本文:
● ● ●
食で夏バテを撃退 にんにくとビタミンB₁は疲れやだるさ対策に最良の組み合わせ。元気の素・ビタミンB₁の吸収率が約10倍になるよ。食で夏バテを撃退 にんにくとビタミンB₁は疲れやだるさ対策に最良の組み合わせ。元気の素・ビタミンB₁の吸収率が約10倍になるよ。

にんにくの匂い成分「アリシン」は、ビタミンB₁と結合すると「アリチアミン」に変わります。アリチアミンは、ビタミンB₁の力を高め、元気を持続させてくれます。にんにくと、ビタミンB₁が豊富な白ごまや豚肉、豆腐などを合わせて食べて夏バテを撃退しましょう。

教える人村上祥子先生(福岡女子大学客員教授)


村上祥子先生プロフィール

村上祥子先生

むらかみ・さちこ●公立大学法人福岡女子大学客員教授、管理栄養士、料理研究家。『にんにくスーパーレシピ』(JTBパブリッシング)など著書多数。

短期の「疲労回復」から長期の「活性持続」までのパワーをつくり出すアリシンの威力。

 わが国最古の医学書『医心方』(984年)に、にんにくは疲労回復食材の定番として早くも登場しています。にんにくの疲れやだるさを軽減してくれるパワーは、にんにく特有のにおい成分「アリシン」から生まれてくることをご存じの読者も多いと思いますが、一応おさらいをしておきましょう。
「アリシン」は生のにんにくの状態では、まだ存在していません。つぶしたり、炒めたりしてにんにくの細胞が傷つくことで、細胞内のアリインというアミノ酸が、アリイナーゼという酵素と反応して、「アリシン」に変化します。
 アリシンには血液の循環を促す働きがあります。体内で血液の循環がよくなれば、栄養や酸素が全身に行きわたり、疲れやだるさの軽減につながります。
 アリシンのパワーは疲労回復だけにとどまりません。「ビタミンB₁」の吸収力を高める働きもあります。ビタミンB₁は、白米などから摂取した糖質を体を動かすエネルギーに変えてくれる、元気の素です。
 しかし、水溶性ビタミンなので小腸での吸収率が悪く、体内に入っても尿として排出されやすいという弱点があります。特に高齢者は、吸収率も体内保持率も若い人に比べて低いことがわかっています。

1日のビタミンB₁の推奨量と実際の摂取量

国民健康・栄養調査(平成30年)、日本人の食事摂取基準(2015年版)をもとに編集部で作成。
● ● ●
[保存項目]

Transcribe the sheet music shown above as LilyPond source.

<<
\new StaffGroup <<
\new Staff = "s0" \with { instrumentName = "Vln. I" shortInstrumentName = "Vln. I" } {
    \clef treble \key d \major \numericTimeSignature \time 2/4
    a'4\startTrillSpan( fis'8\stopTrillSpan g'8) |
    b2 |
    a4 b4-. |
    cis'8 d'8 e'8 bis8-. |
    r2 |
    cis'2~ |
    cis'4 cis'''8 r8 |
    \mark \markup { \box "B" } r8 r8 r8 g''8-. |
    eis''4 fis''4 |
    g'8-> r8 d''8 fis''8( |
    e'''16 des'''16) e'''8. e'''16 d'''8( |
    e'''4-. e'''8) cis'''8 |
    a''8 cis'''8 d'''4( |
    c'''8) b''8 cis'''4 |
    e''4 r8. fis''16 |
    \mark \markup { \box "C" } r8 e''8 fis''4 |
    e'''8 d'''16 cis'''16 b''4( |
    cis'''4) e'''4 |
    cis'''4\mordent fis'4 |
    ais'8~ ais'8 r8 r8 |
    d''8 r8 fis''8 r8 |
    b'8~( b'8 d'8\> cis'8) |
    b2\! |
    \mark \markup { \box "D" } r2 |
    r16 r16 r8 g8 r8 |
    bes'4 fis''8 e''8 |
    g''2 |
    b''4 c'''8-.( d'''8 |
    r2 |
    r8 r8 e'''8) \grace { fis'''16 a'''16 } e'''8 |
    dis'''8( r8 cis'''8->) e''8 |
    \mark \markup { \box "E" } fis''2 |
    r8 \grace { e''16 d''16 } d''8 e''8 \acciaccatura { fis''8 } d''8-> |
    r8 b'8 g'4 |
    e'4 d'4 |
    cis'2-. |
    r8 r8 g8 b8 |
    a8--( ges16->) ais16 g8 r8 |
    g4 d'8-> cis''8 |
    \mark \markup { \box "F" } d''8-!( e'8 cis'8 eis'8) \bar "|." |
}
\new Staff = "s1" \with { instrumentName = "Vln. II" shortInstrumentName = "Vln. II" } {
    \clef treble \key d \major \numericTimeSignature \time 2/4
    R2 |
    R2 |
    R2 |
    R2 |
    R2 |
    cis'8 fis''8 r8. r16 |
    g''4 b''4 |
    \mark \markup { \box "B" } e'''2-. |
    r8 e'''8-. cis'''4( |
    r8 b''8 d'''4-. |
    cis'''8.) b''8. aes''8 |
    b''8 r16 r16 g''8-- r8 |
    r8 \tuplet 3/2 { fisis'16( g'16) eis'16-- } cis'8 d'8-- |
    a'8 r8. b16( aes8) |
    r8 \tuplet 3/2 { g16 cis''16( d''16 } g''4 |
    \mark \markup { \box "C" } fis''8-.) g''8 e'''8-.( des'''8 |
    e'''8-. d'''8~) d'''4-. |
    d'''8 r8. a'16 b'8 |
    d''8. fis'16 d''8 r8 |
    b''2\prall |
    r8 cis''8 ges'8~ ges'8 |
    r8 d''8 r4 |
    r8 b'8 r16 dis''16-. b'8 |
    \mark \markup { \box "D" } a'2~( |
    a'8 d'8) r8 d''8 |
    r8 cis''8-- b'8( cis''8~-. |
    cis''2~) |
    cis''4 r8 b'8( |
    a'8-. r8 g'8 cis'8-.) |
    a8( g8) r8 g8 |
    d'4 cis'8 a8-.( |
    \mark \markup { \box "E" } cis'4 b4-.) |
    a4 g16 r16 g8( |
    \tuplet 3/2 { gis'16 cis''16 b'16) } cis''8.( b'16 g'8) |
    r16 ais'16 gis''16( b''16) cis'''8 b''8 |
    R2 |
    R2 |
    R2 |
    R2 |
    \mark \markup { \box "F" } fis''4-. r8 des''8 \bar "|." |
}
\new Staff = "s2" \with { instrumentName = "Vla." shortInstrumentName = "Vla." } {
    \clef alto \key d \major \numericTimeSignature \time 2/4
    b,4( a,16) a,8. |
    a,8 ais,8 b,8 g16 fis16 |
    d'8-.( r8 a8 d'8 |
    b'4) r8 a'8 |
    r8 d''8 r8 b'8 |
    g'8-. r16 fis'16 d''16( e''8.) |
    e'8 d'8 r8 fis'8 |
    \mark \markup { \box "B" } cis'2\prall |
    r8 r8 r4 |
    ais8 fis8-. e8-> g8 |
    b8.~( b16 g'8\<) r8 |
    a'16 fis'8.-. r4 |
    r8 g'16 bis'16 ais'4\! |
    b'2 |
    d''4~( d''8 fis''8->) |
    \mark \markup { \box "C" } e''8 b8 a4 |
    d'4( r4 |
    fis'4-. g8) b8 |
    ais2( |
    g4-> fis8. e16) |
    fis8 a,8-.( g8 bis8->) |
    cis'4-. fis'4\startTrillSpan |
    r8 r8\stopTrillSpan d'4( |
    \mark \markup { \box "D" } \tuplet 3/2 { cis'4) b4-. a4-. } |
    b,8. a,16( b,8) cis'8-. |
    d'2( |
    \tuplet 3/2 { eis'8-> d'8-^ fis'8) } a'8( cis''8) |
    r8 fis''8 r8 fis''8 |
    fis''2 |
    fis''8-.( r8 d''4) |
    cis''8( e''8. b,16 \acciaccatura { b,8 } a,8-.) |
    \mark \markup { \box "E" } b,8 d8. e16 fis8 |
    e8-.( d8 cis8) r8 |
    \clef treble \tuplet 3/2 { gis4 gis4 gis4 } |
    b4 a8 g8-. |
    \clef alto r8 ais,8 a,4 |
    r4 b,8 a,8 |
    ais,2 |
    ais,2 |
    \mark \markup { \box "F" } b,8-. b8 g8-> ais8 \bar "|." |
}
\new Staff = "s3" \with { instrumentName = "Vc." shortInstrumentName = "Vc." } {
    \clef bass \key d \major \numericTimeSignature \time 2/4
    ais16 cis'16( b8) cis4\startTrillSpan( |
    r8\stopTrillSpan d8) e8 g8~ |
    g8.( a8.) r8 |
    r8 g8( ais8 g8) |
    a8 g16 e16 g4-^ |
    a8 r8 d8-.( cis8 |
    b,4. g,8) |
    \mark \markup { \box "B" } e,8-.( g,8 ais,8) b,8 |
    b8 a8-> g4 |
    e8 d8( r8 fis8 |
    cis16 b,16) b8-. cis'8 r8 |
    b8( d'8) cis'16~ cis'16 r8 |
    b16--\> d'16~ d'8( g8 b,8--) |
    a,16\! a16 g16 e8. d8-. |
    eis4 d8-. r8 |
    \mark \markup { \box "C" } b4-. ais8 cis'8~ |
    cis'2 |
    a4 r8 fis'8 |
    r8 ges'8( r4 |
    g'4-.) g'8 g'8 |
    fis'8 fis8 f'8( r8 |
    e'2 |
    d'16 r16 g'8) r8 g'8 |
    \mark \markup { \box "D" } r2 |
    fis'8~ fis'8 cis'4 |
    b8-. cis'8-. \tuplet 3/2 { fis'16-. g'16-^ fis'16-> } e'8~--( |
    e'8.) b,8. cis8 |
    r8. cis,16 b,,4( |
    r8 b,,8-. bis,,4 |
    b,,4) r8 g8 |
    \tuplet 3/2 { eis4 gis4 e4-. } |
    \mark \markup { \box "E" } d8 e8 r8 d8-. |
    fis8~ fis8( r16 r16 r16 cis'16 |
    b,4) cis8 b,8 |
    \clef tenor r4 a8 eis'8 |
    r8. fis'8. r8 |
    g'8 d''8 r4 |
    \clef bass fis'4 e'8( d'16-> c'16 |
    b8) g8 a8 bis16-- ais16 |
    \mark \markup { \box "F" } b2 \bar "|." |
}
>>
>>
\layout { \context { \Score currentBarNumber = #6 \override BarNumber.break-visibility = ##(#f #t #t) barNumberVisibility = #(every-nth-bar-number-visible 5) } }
● ● ●
設問:
1. 本文によると、にんにくが疲労回復食材の定番として早くも登場している、わが国最古の医学書は何か。
2. 本文の「アリシンのパワーは疲労回復だ」から「て低いことがわかっています。」までを、一字も変えずに書き出しなさい。

解答:
1. 『医心方』(984年)である。

2.
アリシンのパワーは疲労回復だけにとどまりません。「ビタミンB₁」の吸収力を高める働きもあります。ビタミンB₁は、白米などから摂取した糖質を体を動かすエネルギーに変えてくれる、元気の素です。
 しかし、水溶性ビタミンなので小腸での吸収率が悪く、体内に入っても尿として排出されやすいという弱点があります。特に高齢者は、吸収率も体内保持率も若い人に比べて低いことがわかっています。